Saturday, September 10, 2016

Privacy is a perculiar, and archaic thing

Privacy is a peculiar thing and a longing for it is somewhat archaic and something of an ill-fit in this modern world.

In this quickly emerging connected world, the “internet of everything” through which most everything we do, from shopping, work, travel, and leisure, will be facilitated electronically, privacy will eventually be a disadvantage.

Privacy is subjective with some seeing it as the root of their wellbeing, while others at the extremes of the arc, care naught for what others know or care about them.

And so it is into this malaise of confusion about privacy that Australian Bureau of Statistics have waded, or it is plunged? with its first online census.

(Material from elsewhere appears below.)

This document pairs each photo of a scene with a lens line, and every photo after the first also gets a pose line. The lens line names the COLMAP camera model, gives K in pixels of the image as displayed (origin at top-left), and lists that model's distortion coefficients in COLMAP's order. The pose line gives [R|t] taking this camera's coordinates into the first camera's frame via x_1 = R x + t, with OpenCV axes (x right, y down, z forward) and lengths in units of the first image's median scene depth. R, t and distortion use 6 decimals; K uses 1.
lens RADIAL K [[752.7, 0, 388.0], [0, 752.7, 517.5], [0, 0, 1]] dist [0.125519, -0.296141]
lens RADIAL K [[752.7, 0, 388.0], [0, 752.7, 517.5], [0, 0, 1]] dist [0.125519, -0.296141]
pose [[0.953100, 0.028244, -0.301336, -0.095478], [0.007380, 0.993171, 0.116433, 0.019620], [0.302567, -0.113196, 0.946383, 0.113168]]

It seems that allowing people to complete the census online is not the issue rather that they must not only provide the usual census information but also add their name, age, and address.

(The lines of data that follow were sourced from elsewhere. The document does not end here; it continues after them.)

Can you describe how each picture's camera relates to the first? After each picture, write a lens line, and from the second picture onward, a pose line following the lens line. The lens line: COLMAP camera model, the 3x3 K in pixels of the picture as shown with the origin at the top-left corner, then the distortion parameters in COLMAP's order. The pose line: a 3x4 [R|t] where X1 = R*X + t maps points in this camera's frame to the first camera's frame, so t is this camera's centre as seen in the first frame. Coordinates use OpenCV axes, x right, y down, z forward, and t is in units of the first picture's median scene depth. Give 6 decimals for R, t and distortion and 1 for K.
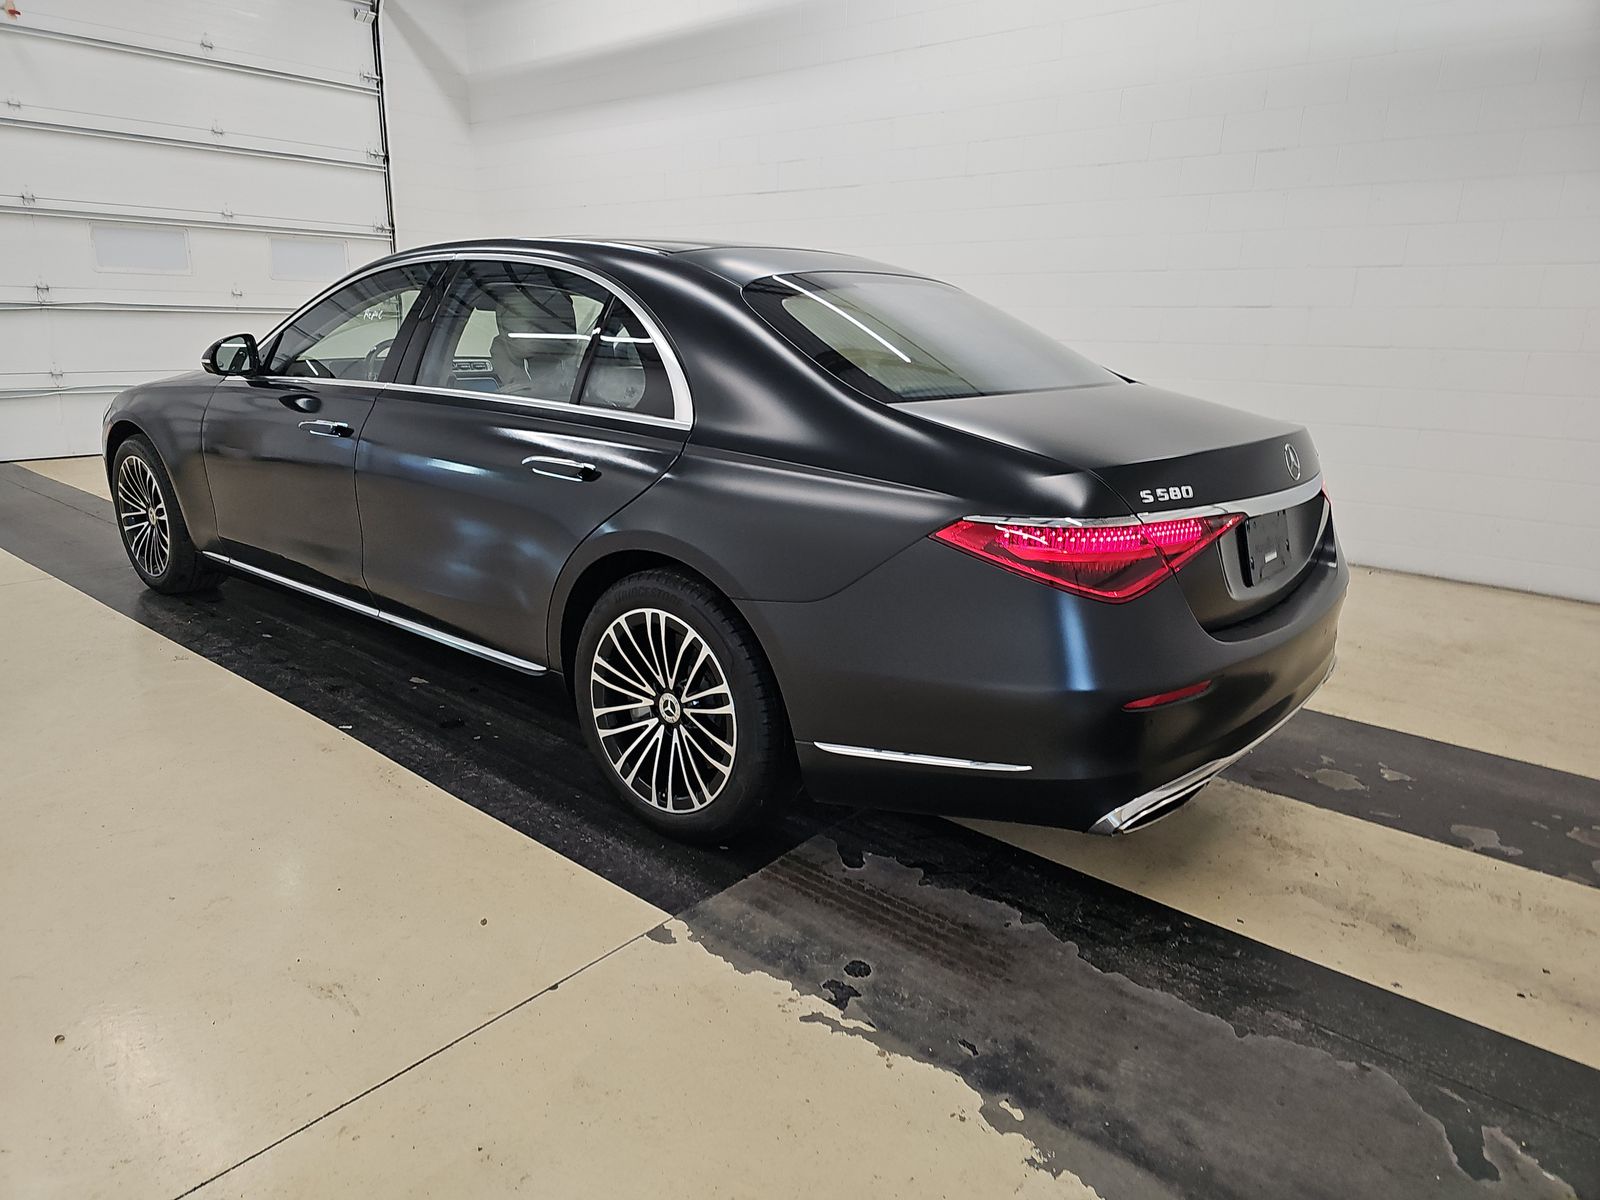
lens RADIAL K [[1055.5, 0, 796.1], [0, 1055.5, 595.2], [0, 0, 1]] dist [0.052339, -0.050130]
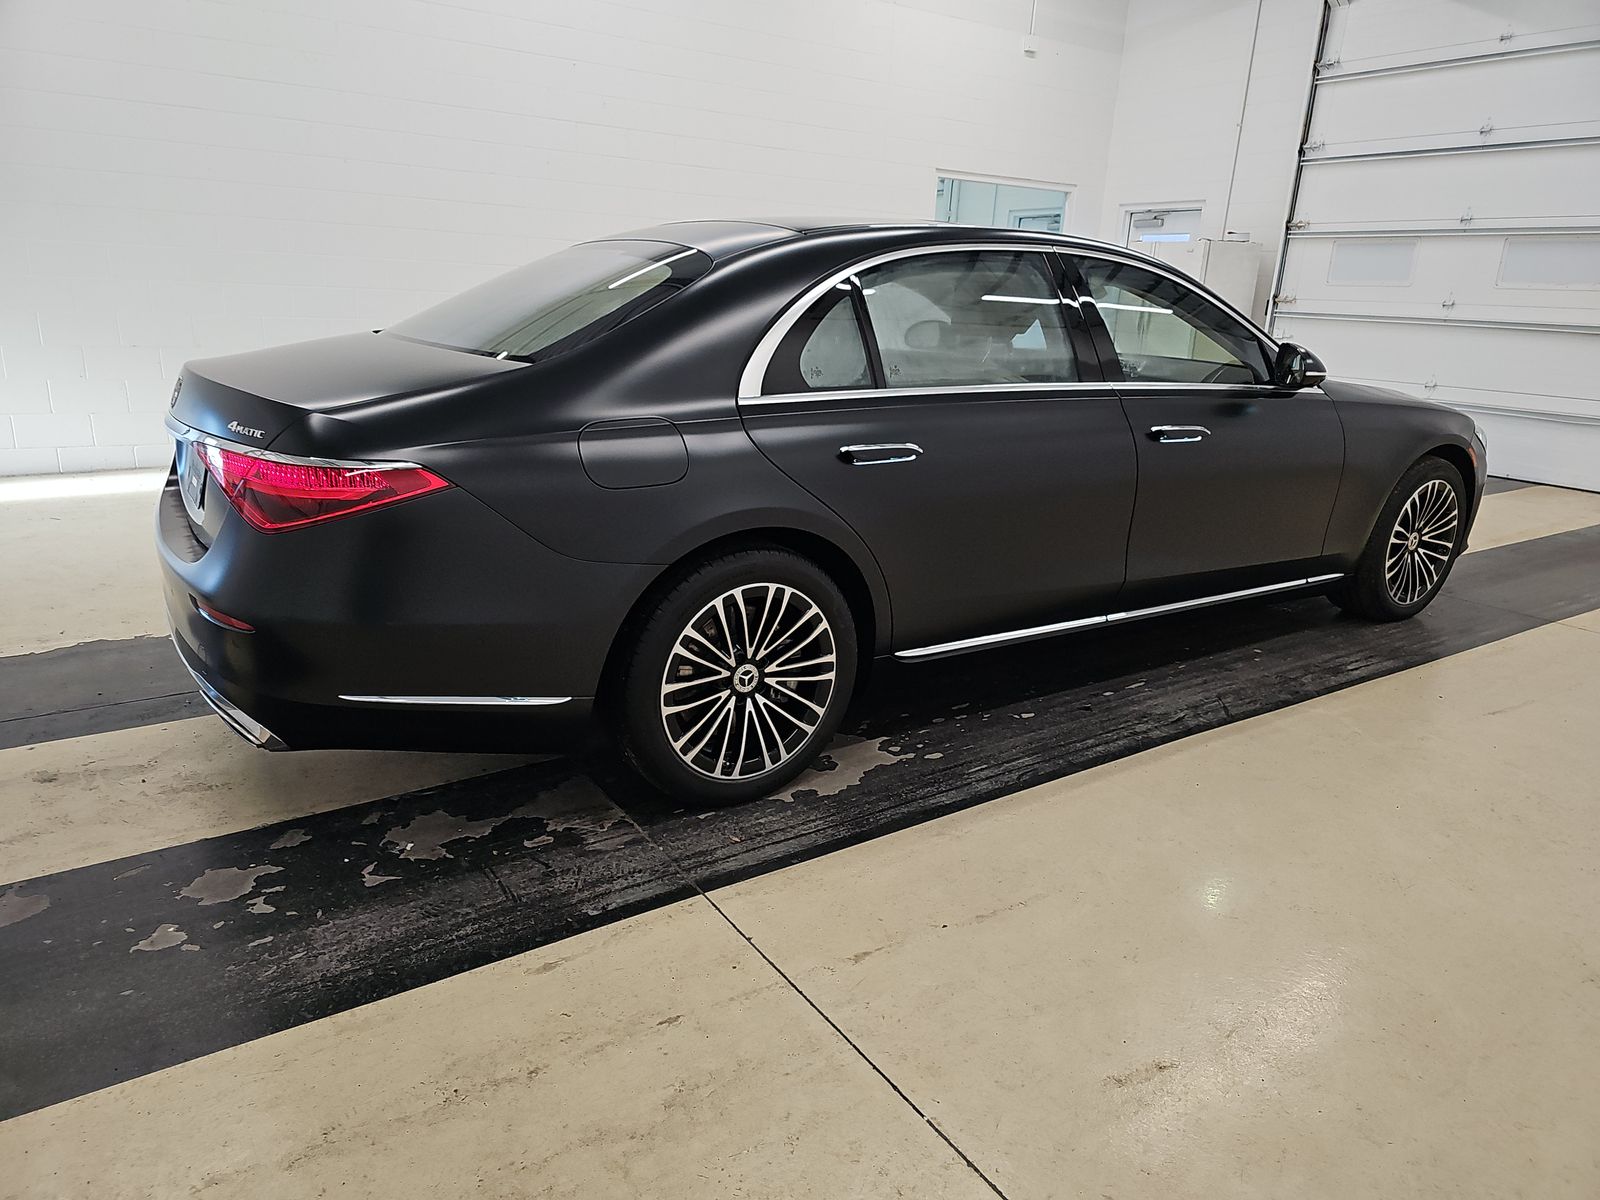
lens RADIAL K [[1055.5, 0, 796.1], [0, 1055.5, 595.2], [0, 0, 1]] dist [0.052339, -0.050130]
pose [[-0.286293, 0.236803, -0.928418, 1.314850], [-0.287940, 0.902924, 0.319092, -0.457654], [0.913853, 0.358683, -0.190315, 1.824169]]
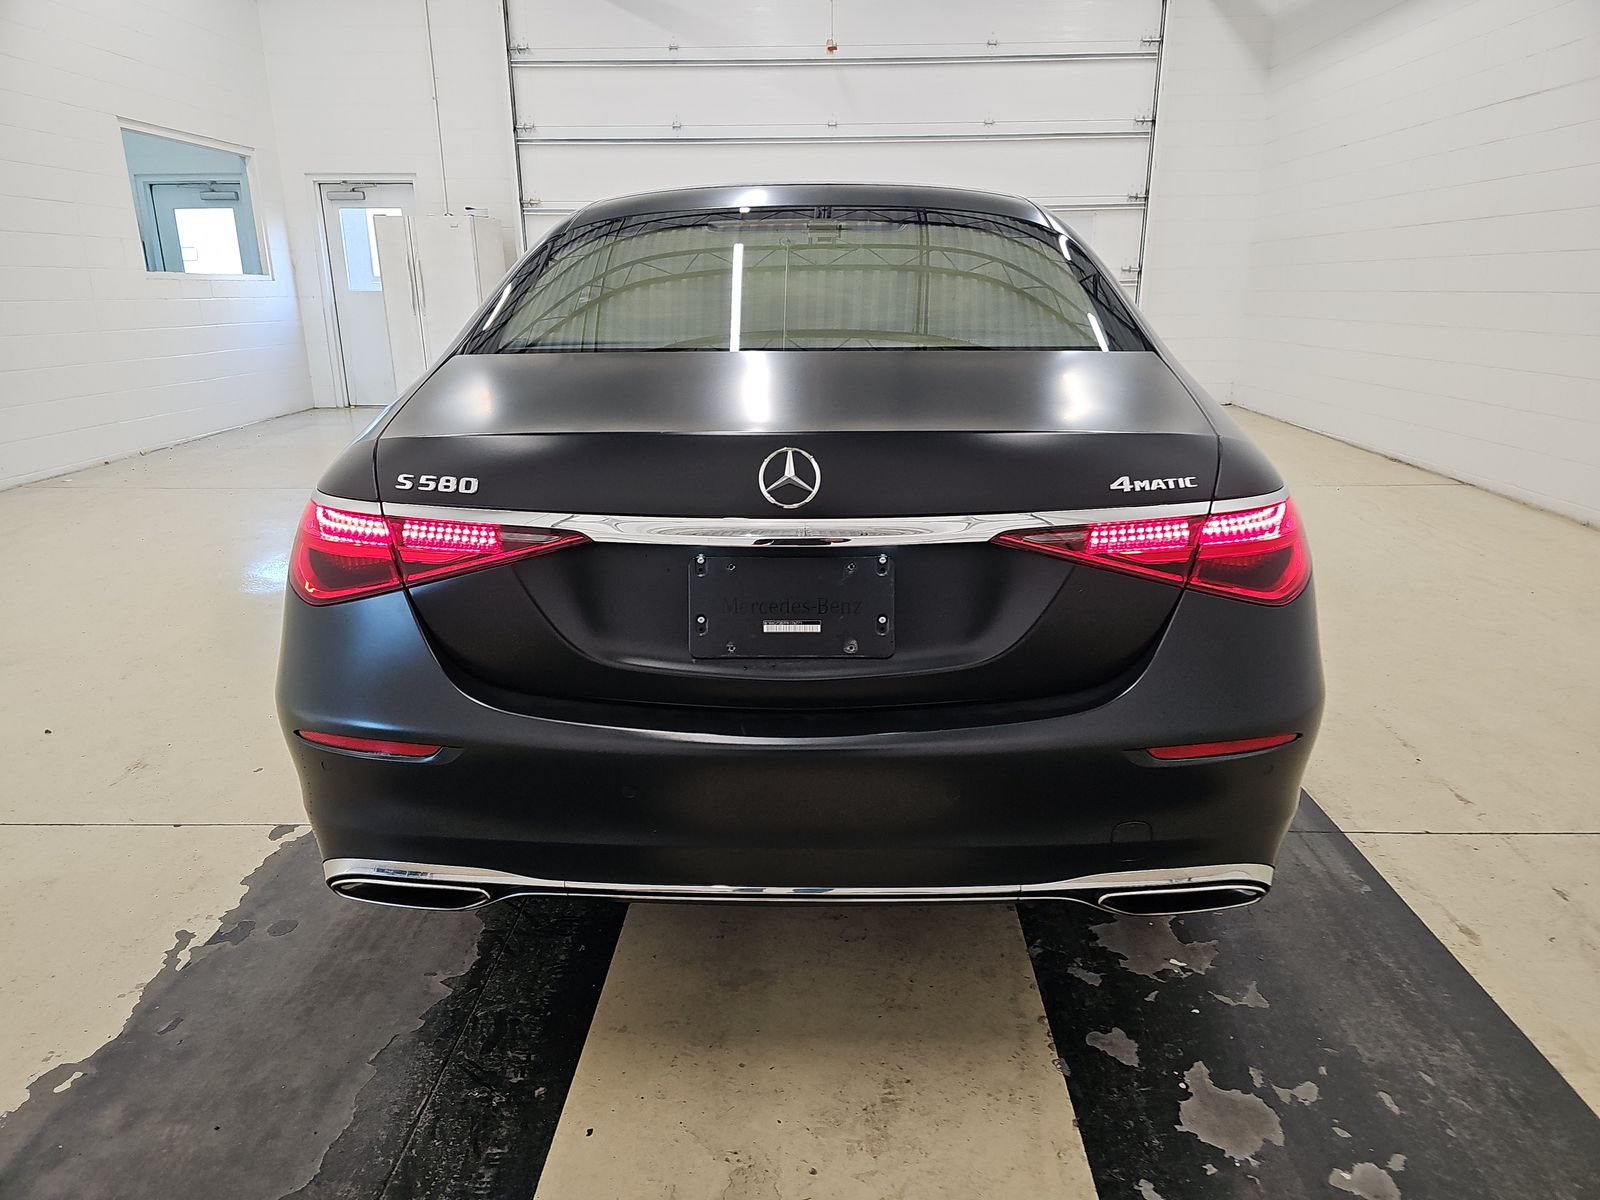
lens RADIAL K [[1055.5, 0, 796.1], [0, 1055.5, 595.2], [0, 0, 1]] dist [0.052339, -0.050130]
pose [[0.625709, 0.194735, -0.755358, 0.915565], [-0.180178, 0.978233, 0.102940, -0.119317], [0.758962, 0.071689, 0.647176, 0.614853]]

The bureau has guaranteed security arguing it will separate those personal details immediately, “anonymizing” the information as it arrives.

However, it notes that the separated off identifying data will be used by the government to better understand the Australian population and so plan for its wants and needs.

Several years ago a CEO of a leading computer company said even then that privacy was a thing of the past and today it is being argued that if we want (and it is not going to be “want” for we will have no choice) to access what is being touted as the “new economy”, then the first thing to go will be our privacy.

Of course, what do we call “privacy” – my life is fairly public, but yet there is  a host of things in my life, about which people know nothing or little, and nor would they care or be interested, I suspect.

The Australian Privacy Foundation defends the right of individuals to control their personal information and to be free of excessive intrusions.

The Australian foundation is aligned with “Privacy International”, a body that investigates the secret world of government surveillance and exposes the companies enabling it.

Privacy as an idea painted by at least these two groups appears as a bulwark against conspiracies by government and corporations designed to entangle people and strip them of their rights.

History illustrates that both governments and corporations have invaded peoples’ privacy, and will again, but looked at objectively and considered in isolation, tomorrow’s census is not something to be feared, rather embraced.

Public is the antithesis of private, but if we are to avoid the travails of exponential population growth and the associated despoliation of our environment, then public must have priority and that probably needs compromises on perceived privacies.

History illustrates, interestingly, that many of the good things in life, including here in the Goulburn Valley, can be traced directly to public participation.